China’s Belt and Road Initiative (BRI) is facing growing opposition from participating countries as their debts associated with Chinese projects mount, according to a recent study.
The study analyzed 13,427 projects backed by China in more than 165 countries over 18 years. The projects’ total value amounts to $843 billion.
AidData found that 35 percent of BRI’s projects dealt with implementation problems, “such as corruption scandals, labor violations, environmental hazards, and public protests.”
Global Expansion
The BRI—which serves as a tool for the Chinese Communist Party’s (CCP) global expansion—finances enormous loans to developing nations for building infrastructure.The ostentatious projects have been described as being a part of so-called debt-trap diplomacy since the often unpayable loans will force the nations to repay China with goods or land.
Chinese state-owned banks provide the countries with loans they can barely afford. The loans are then used to pay Chinese companies in order to build infrastructure, including the development of roads, ports, power plants, mines, telecommunications, or banking institutions.
According to AidData’s report, 42 low- and middle-income countries have public debt exposure to China that exceeds 10 percent of its gross domestic product (GDP).
“China has used debt rather than aid to establish a dominant position in the international development finance market,” the report said.
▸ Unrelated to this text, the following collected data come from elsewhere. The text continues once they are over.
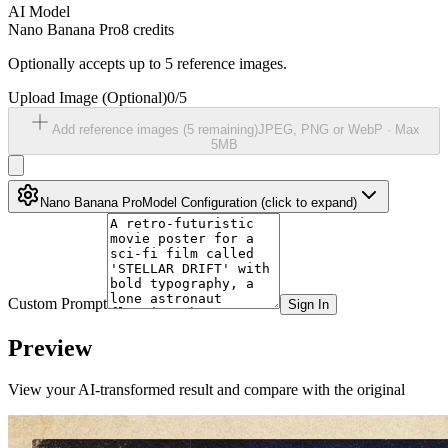
AI Model
Nano Banana Pro
8
credits
Optionally accepts up to 5 reference images.
Upload Image
(Optional)
0
/
5
Add reference images (
5
remaining)
JPEG, PNG or WebP ·
Max
5MB
Nano Banana Pro
Model Configuration
(click to expand)
Custom Prompt
Sign In
Preview
View your AI-transformed result and compare with the original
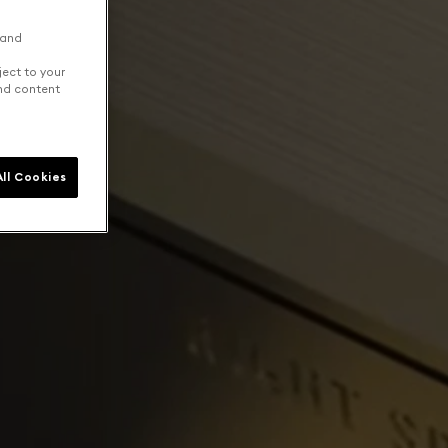
 and
ject to your
and content
ll Cookies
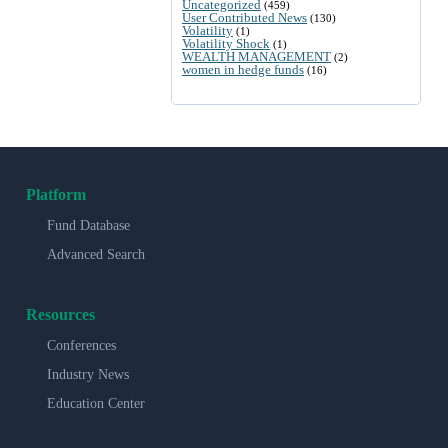
Uncategorized
(459)
User Contributed News
(130)
Volatility
(1)
Volatility Shock
(1)
WEALTH MANAGEMENT
(2)
women in hedge funds
(16)
Platform
Fund Database
Advanced Search
Resources
Conferences
Industry News
Education Center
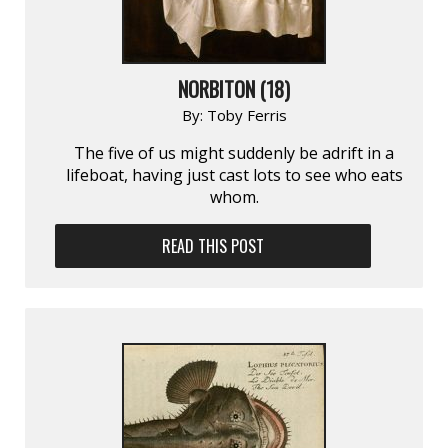
NORBITON (18)
By:
Toby Ferris
The five of us might suddenly be adrift in a
lifeboat, having just cast lots to see who eats
whom.
READ THIS POST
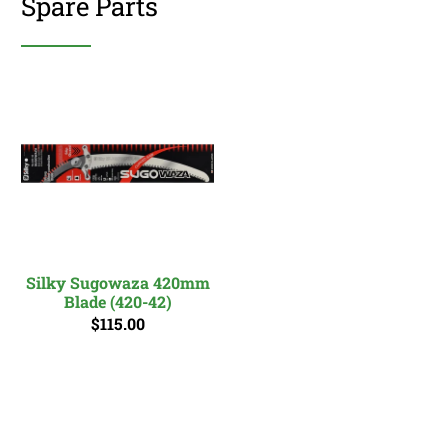
Spare Parts
Silky Sugowaza 420mm
Blade (420-42)
$115.00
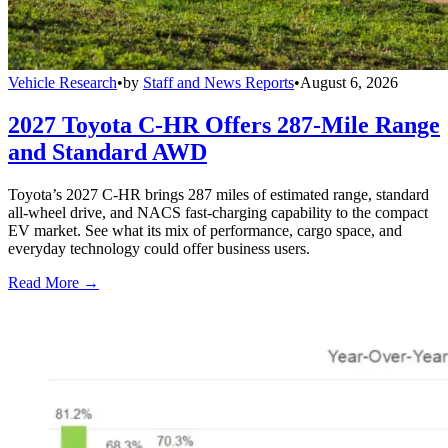
Vehicle Research
•
by
Staff and News Reports
•
August 6, 2026
2027 Toyota C-HR Offers 287-Mile Range
and Standard AWD
Toyota’s 2027 C-HR brings 287 miles of estimated range, standard
all-wheel drive, and NACS fast-charging capability to the compact
EV market. See what its mix of performance, cargo space, and
everyday technology could offer business users.
Read More →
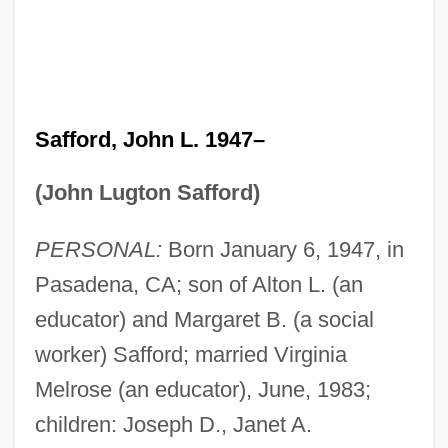
Safford, John L. 1947–
(John Lugton Safford)
PERSONAL:
Born January 6, 1947, in
Pasadena, CA; son of Alton L. (an
educator) and Margaret B. (a social
worker) Safford; married Virginia
Melrose (an educator), June, 1983;
children: Joseph D., Janet A.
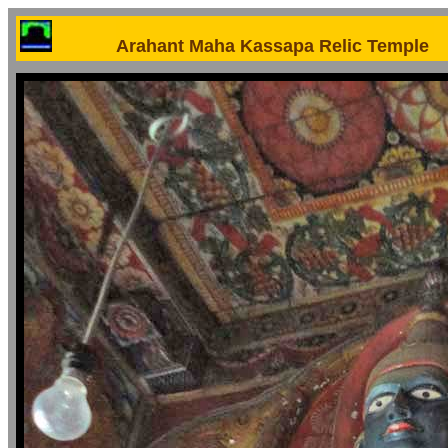
Arahant Maha Kassapa Relic Temple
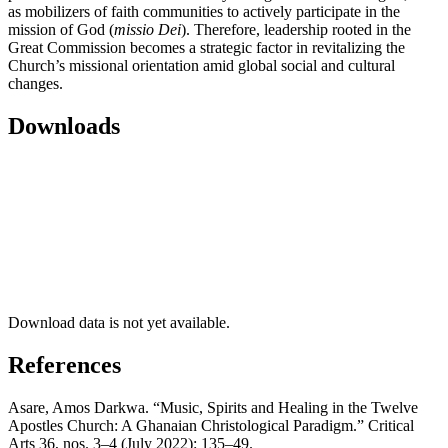
as mobilizers of faith communities to actively participate in the
mission of God (
missio Dei
). Therefore, leadership rooted in the
Great Commission becomes a strategic factor in revitalizing the
Church’s missional orientation amid global social and cultural
changes.
Downloads
Download data is not yet available.
References
Asare, Amos Darkwa. “Music, Spirits and Healing in the Twelve
Apostles Church: A Ghanaian Christological Paradigm.” Critical
Arts 36, nos. 3–4 (July 2022): 135–49.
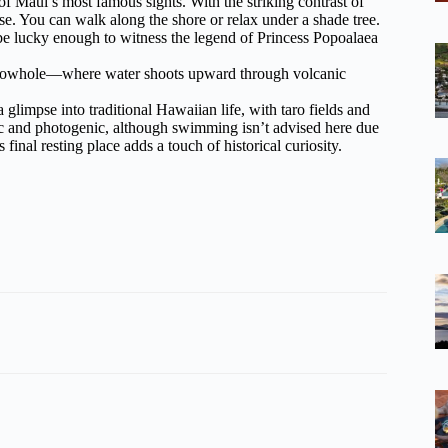
f Maui’s most famous sights. With the striking contrast of
ise. You can walk along the shore or relax under a shade tree.
 lucky enough to witness the legend of Princess Popoalaea
 blowhole—where water shoots upward through volcanic
 glimpse into traditional Hawaiian life, with taro fields and
ic and photogenic, although swimming isn’t advised here due
final resting place adds a touch of historical curiosity.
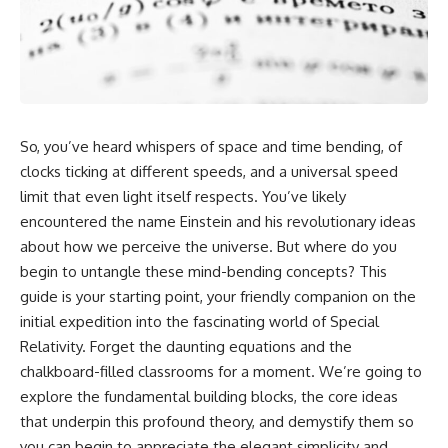
cosmic web, they discovered
something even stranger.
This isn't just a story about an
alien planet.
This documentary explores the
**Great Attractor**, **Laniakea
It's a story about how Earth
Supercluster**, **cosmic
quietly taught us that weather
flow**, **peculiar velocity**,
means water—when, in reality,
the **Cosmic Microwave
weather is simply matter
So, you’ve heard whispers of space and time bending, of
Background**, the **Zone of
responding to the laws of
Avoidance**, the **Shapley
physics.
clocks ticking at different speeds, and a universal speed
Concentration**, and the
limit that even light itself respects. You’ve likely
hidden gravitational landscape
By the end of this documentary,
encountered the name Einstein and his revolutionary ideas
shaping the motion of galaxies
you'll never look at rain the
across the observable
same way again.
about how we perceive the universe. But where do you
universe.
begin to untangle these mind-bending concepts? This
---
By the end, you won't just
guide is your starting point, your friendly companion on the
understand the Great Attractor
## ⏱️ CHAPTERS
initial expedition into the fascinating world of Special
—you'll see your place in the
Relativity. Forget the daunting equations and the
universe differently.
0:00 There Is a Planet Where It
Rains Metal
chalkboard-filled classrooms for a moment. We’re going to
▬▬▬▬▬▬▬▬▬▬▬▬▬▬
3:15 What Counts as Rain?
explore the fundamental building blocks, the core ideas
▬▬▬▬▬
Beyond Water
that underpin this profound theory, and demystify them so
6:45 How Iron Becomes Gas,
## 📖 WHAT YOU'LL LEARN
Liquid, and Solid
you can begin to appreciate the elegant simplicity and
The report said that researchers estimated that a government of an average low-to-middle-income country participating in the BRI are underreporting its actual and potential repayment obligations to China by an amount that is equivalent to 5.8 percent of its GDP. “Collectively, these underreported debts are worth approximately $385 billion,” the report said.
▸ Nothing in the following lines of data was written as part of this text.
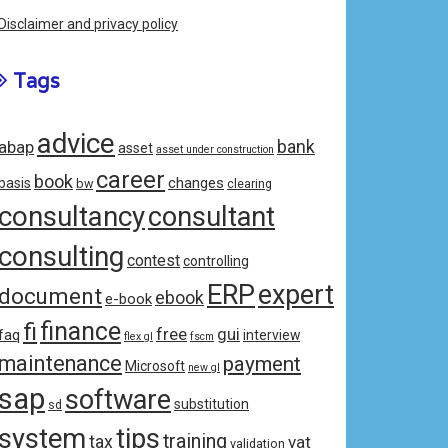
Disclaimer and privacy policy
Tags
advice
bank
abap
asset
asset under construction
career
book
changes
basis
bw
clearing
consultancy
consultant
consulting
contest
controlling
ERP
expert
document
ebook
e-book
fi
finance
free
gui
faq
interview
flex gl
fscm
maintenance
payment
Microsoft
new gl
sap
software
substitution
sd
system
tips
training
tax
vat
validation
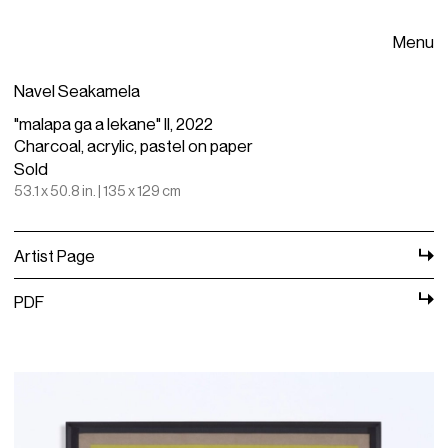
Menu
Navel Seakamela
"malapa ga a lekane" II, 2022
Charcoal, acrylic, pastel on paper
Sold
53.1 x 50.8 in. | 135 x 129 cm
Artist Page
PDF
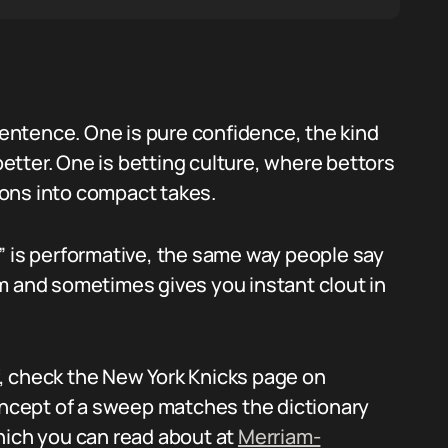
 sentence. One is pure confidence, the kind
 better. One is betting culture, where bettors
ons into compact takes.
” is performative, the same way people say
ndom and sometimes gives you instant clout in
lf, check the New York Knicks page on
concept of a sweep matches the dictionary
hich you can read about at
Merriam-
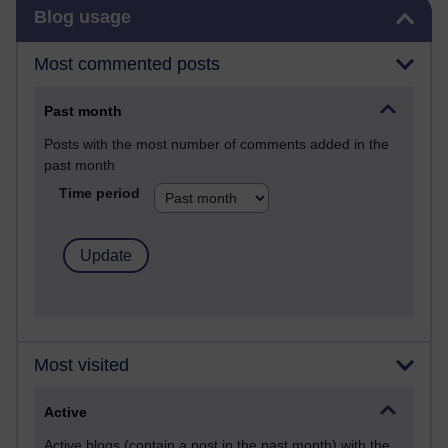
Skip Blog usage
Blog usage
Most commented posts
Past month
Posts with the most number of comments added in the
past month
Time period
Most visited
Active
Active blogs (contain a post in the past month) with the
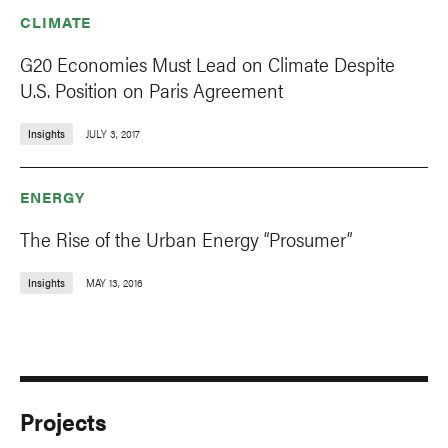
CLIMATE
G20 Economies Must Lead on Climate Despite
U.S. Position on Paris Agreement
Insights
JULY 3, 2017
ENERGY
The Rise of the Urban Energy “Prosumer”
Insights
MAY 13, 2016
Projects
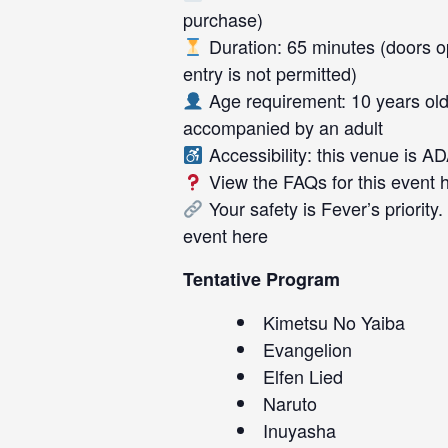
purchase)
Duration: 65 minutes (doors op
entry is not permitted)
Age requirement: 10 years old
accompanied by an adult
Accessibility: this venue is A
View the FAQs for this event
Your safety is Fever’s priority
event
here
Tentative Program
Kimetsu No Yaiba
Evangelion
Elfen Lied
Naruto
Inuyasha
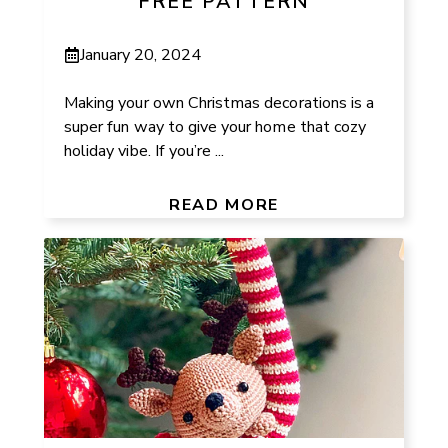
FREE PATTERN
January 20, 2024
Making your own Christmas decorations is a
super fun way to give your home that cozy
holiday vibe. If you’re ...
READ MORE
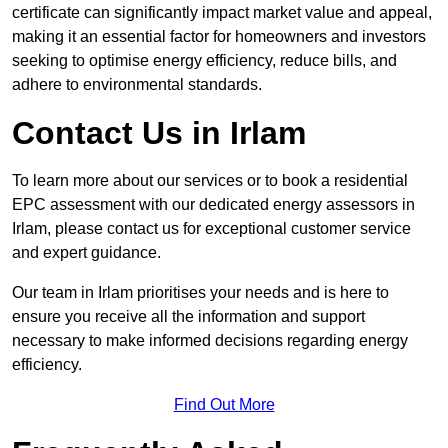
certificate can significantly impact market value and appeal,
making it an essential factor for homeowners and investors
seeking to optimise energy efficiency, reduce bills, and
adhere to environmental standards.
Contact Us in Irlam
To learn more about our services or to book a residential
EPC assessment with our dedicated energy assessors in
Irlam, please contact us for exceptional customer service
and expert guidance.
Our team in Irlam prioritises your needs and is here to
ensure you receive all the information and support
necessary to make informed decisions regarding energy
efficiency.
Find Out More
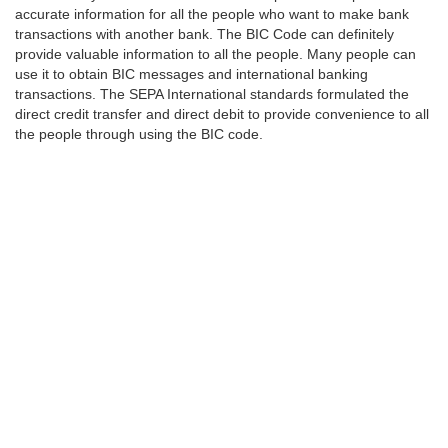
accurate information for all the people who want to make bank
transactions with another bank. The BIC Code can definitely
provide valuable information to all the people. Many people can
use it to obtain BIC messages and international banking
transactions. The SEPA International standards formulated the
direct credit transfer and direct debit to provide convenience to all
the people through using the BIC code.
Franklin further said that Beijing’s goals with BRI are not only economic but also strategic and political. Its “projects seem not designed so much to win new friends as to win new dependents, especially in areas either neglected by the West or in the Western sphere of influence.”
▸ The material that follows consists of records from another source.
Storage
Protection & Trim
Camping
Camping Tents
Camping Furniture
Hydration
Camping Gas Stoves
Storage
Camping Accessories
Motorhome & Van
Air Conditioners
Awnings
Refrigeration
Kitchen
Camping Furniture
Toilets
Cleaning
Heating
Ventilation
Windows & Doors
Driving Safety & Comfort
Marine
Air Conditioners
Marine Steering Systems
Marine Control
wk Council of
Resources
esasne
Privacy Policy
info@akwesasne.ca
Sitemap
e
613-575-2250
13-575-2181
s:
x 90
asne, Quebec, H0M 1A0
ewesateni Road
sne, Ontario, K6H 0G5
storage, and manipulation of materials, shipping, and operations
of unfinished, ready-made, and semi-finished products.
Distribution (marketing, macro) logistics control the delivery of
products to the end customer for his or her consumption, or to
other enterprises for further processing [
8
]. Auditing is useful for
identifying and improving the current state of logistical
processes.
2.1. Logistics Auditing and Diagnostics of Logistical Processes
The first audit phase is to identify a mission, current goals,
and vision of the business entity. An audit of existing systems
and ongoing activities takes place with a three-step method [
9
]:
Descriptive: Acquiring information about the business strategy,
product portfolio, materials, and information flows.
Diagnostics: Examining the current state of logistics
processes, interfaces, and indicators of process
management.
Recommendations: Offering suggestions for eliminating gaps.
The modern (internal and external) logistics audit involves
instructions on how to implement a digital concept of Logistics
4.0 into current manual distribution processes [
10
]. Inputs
AidData’s study also evaluated that since 2013, there were many suspensions and cancellations in BRI participant countries. Malaysia canceled $11.58 billion in projects, Kazakhstan nearly $1.5 billion, and Bolivia over $1 billion. It further states in some countries “there’s clear evidence of ‘buyer’s remorse’.”
The report also mentions that China’s annual international development finance commitments are double that of the United States’ and other major countries.
Meanwhile, in June, the United States announced a new G7 initiative Build Back Better World (B3W), whose objective is to supply developing countries with financial support to build infrastructure.
“B3W is going to increase choice in the infrastructure financing market, which could lead to some high-profile BRI defections,” Parks said.